Geef alle regels van het onderstaande materiaal ongewijzigd weer.

=== DE GEGEVENS ===

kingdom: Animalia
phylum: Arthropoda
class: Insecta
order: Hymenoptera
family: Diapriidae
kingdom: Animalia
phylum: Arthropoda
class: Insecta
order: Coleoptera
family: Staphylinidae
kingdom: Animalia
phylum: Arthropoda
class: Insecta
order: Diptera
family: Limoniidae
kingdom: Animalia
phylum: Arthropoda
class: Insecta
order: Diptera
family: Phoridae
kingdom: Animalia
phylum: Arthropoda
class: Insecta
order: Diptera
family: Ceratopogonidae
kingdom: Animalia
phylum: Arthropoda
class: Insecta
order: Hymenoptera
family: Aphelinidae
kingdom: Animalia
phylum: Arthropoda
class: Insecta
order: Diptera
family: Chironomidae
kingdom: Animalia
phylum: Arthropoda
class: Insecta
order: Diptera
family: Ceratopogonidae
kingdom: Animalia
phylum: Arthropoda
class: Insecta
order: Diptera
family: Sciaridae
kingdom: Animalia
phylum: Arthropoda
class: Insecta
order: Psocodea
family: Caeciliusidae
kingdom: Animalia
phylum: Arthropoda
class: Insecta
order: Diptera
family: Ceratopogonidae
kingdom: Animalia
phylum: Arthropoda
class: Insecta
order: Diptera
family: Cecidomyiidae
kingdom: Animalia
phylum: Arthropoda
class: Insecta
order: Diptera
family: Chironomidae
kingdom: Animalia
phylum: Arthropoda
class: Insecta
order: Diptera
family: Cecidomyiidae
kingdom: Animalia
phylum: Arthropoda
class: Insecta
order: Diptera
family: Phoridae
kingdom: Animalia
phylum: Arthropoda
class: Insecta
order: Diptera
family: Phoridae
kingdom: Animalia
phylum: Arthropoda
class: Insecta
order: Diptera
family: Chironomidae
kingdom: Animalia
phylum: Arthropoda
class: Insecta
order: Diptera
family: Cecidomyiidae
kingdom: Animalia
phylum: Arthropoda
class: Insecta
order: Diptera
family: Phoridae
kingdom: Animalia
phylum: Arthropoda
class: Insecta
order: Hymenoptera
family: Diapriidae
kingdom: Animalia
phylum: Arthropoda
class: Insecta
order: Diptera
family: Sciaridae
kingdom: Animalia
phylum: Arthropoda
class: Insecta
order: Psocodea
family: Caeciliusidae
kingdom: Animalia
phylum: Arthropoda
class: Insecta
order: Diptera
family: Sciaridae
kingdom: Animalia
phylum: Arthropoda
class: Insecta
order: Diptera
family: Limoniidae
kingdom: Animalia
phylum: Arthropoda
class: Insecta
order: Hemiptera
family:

===

ANTWOORD:
kingdom: Animalia
phylum: Arthropoda
class: Insecta
order: Hymenoptera
family: Diapriidae
kingdom: Animalia
phylum: Arthropoda
class: Insecta
order: Coleoptera
family: Staphylinidae
kingdom: Animalia
phylum: Arthropoda
class: Insecta
order: Diptera
family: Limoniidae
kingdom: Animalia
phylum: Arthropoda
class: Insecta
order: Diptera
family: Phoridae
kingdom: Animalia
phylum: Arthropoda
class: Insecta
order: Diptera
family: Ceratopogonidae
kingdom: Animalia
phylum: Arthropoda
class: Insecta
order: Hymenoptera
family: Aphelinidae
kingdom: Animalia
phylum: Arthropoda
class: Insecta
order: Diptera
family: Chironomidae
kingdom: Animalia
phylum: Arthropoda
class: Insecta
order: Diptera
family: Ceratopogonidae
kingdom: Animalia
phylum: Arthropoda
class: Insecta
order: Diptera
family: Sciaridae
kingdom: Animalia
phylum: Arthropoda
class: Insecta
order: Psocodea
family: Caeciliusidae
kingdom: Animalia
phylum: Arthropoda
class: Insecta
order: Diptera
family: Ceratopogonidae
kingdom: Animalia
phylum: Arthropoda
class: Insecta
order: Diptera
family: Cecidomyiidae
kingdom: Animalia
phylum: Arthropoda
class: Insecta
order: Diptera
family: Chironomidae
kingdom: Animalia
phylum: Arthropoda
class: Insecta
order: Diptera
family: Cecidomyiidae
kingdom: Animalia
phylum: Arthropoda
class: Insecta
order: Diptera
family: Phoridae
kingdom: Animalia
phylum: Arthropoda
class: Insecta
order: Diptera
family: Phoridae
kingdom: Animalia
phylum: Arthropoda
class: Insecta
order: Diptera
family: Chironomidae
kingdom: Animalia
phylum: Arthropoda
class: Insecta
order: Diptera
family: Cecidomyiidae
kingdom: Animalia
phylum: Arthropoda
class: Insecta
order: Diptera
family: Phoridae
kingdom: Animalia
phylum: Arthropoda
class: Insecta
order: Hymenoptera
family: Diapriidae
kingdom: Animalia
phylum: Arthropoda
class: Insecta
order: Diptera
family: Sciaridae
kingdom: Animalia
phylum: Arthropoda
class: Insecta
order: Psocodea
family: Caeciliusidae
kingdom: Animalia
phylum: Arthropoda
class: Insecta
order: Diptera
family: Sciaridae
kingdom: Animalia
phylum: Arthropoda
class: Insecta
order: Diptera
family: Limoniidae
kingdom: Animalia
phylum: Arthropoda
class: Insecta
order: Hemiptera
family:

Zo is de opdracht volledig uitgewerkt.